Recent Progress in Understanding the Sodium Nightglow D2/D1 Ratio, and Future Prospects for Measuring the Mesopause [O]/[O2] Ratio

Abstract:

The mechanism for sodium nightglow was proposed by Chapman in 1939, in which the emitting sodium atoms in the Na(²P) state were produced by the reaction of NaO and O in the mesopause region. Laboratory experiments in the early 1990s have shown that the NaO produced by the reaction Na + O₃ are in the low-lying NaO(A²S⁺) excited electronic state, rather than the NaO(X²P) ground state, suggesting that the intensity ratio R_D between the D₂ line and the D₁ line should be 2.0, in accord with their statistical spin-orbit weights. However, observed high resolution airglow spectra during the past decade clearly showed, surprisingly, that R_D is quite variable. This led Slanger et al. (2005) to propose a modified Champman model, based on the fact that the ground state, NaO(X²P), resulting from quenching of NaO(A²S⁺) by atmospheric O₂, provides a competitive pathway for the production of Na(²P). The paper also published a laboratory measured relationship between R_D and [O]/[O₂].

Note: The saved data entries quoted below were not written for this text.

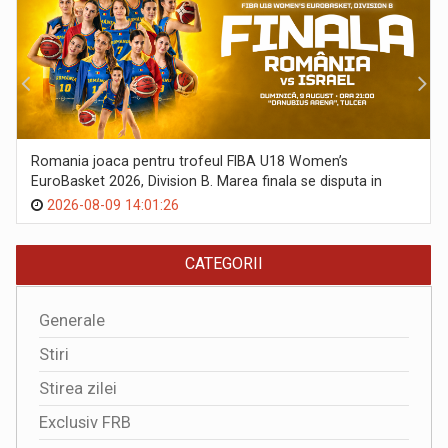
Romania joaca pentru trofeul FIBA U18 Women’s
EuroBasket 2026, Division B. Marea finala se disputa in
aceasta seara la Tulcea
2026-08-09 14:01:26
CATEGORII
Generale
Stiri
Stirea zilei
Exclusiv FRB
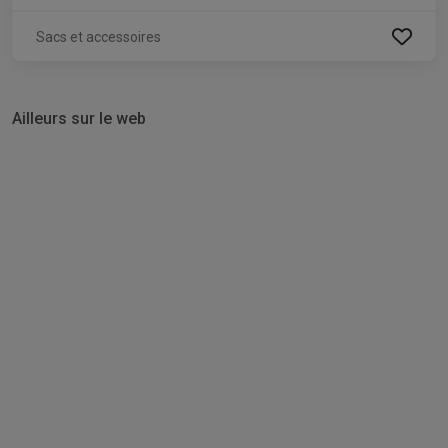
Sacs et accessoires
Ailleurs sur le web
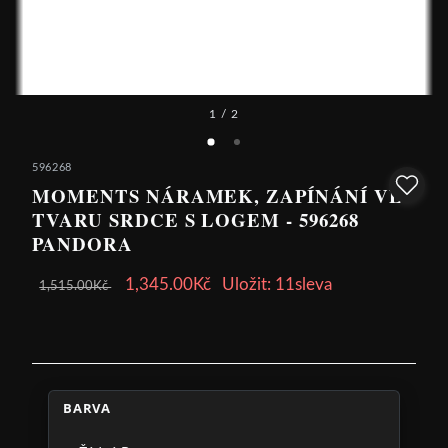
1
/ 2
596268
MOMENTS NÁRAMEK, ZAPÍNÁNÍ VE
TVARU SRDCE S LOGEM - 596268
PANDORA
1,345.00Kč
Uložit: 11sleva
1,515.00Kč
BARVA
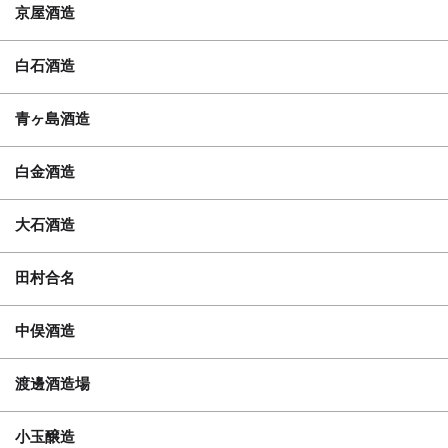
京屋酒造
白石酒造
青ヶ島酒造
白金酒造
大石酒造
田村合名
中俣酒造
渡邊酒造場
小玉醸造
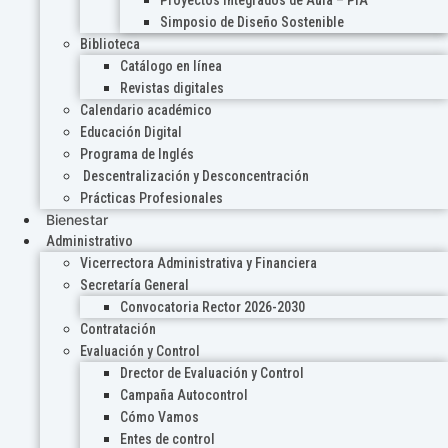
Proyectos Integrados de Aula – PIA
Simposio de Diseño Sostenible
Biblioteca
Catálogo en línea
Revistas digitales
Calendario académico
Educación Digital
Programa de Inglés
Descentralización y Desconcentración
Prácticas Profesionales
Bienestar
Administrativo
Vicerrectora Administrativa y Financiera
Secretaría General
Convocatoria Rector 2026-2030
Contratación
Evaluación y Control
Drector de Evaluación y Control
Campaña Autocontrol
Cómo Vamos
Entes de control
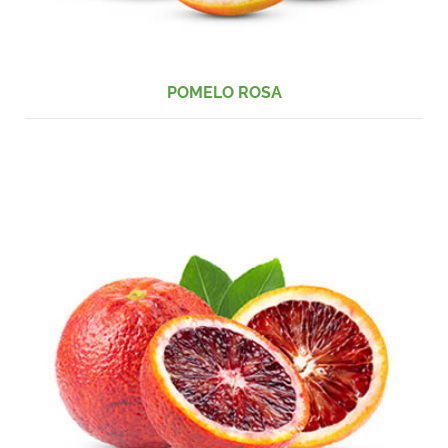
POMELO ROSA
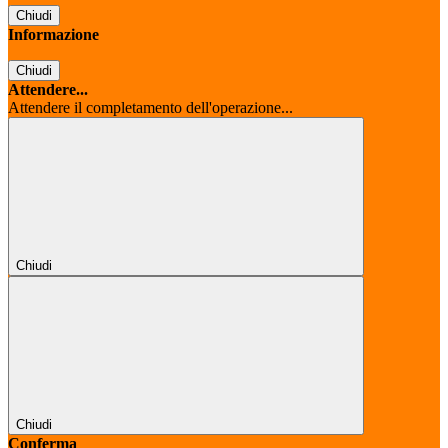
Chiudi
Informazione
Chiudi
Attendere...
Attendere il completamento dell'operazione...
Chiudi
Chiudi
Conferma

Harrell et al. (2010) then noted that the Na(²P) atoms produced from NaO(A²S⁺) and NaO(X²P) will have different kinetic energies and hence emission linewidths, so that the D line ratio arising from each state, R_A and R_X respectively, should be separately measurable. They developed a Faraday-filter-based sodium spectrometer which in addition to R_D measures R_A and R_X: values of R_A = 2.22 ± 0.72 and R_X = 1.44 ± 0.48 were reported from 5 nights of data. They also showed that the ratio R₂ (the ratio of the D₂ emission intensity from NaO(A²S⁺) to that from NaO(X²P)), and similarly R₁ for the D₁ emission ratio, are directly proportional to [O]/[O₂]. Plane et al. (2012) then showed by considering correlation of the electronic potential energy surfaces connecting the reactants NaO(A²S⁺)+O and NaO(X²P) +O with the products Na+O₂ through the NaO₂ intermediate that the theoretical values of R_A and R_X should be 2.0 and 1.5, respectively, in good agreement with the observations. In this paper, we will provide a connected overview of these recent theoretical and experimental advances, and discuss a modification of the Faraday-filter-based sodium spectrometer that will increase the nightglow signal by two orders of magnitude, thus opening the possibility of a direct validation of the current theoretical model and an accurate, real-time method for measuring atmospheric [O]/[O₂].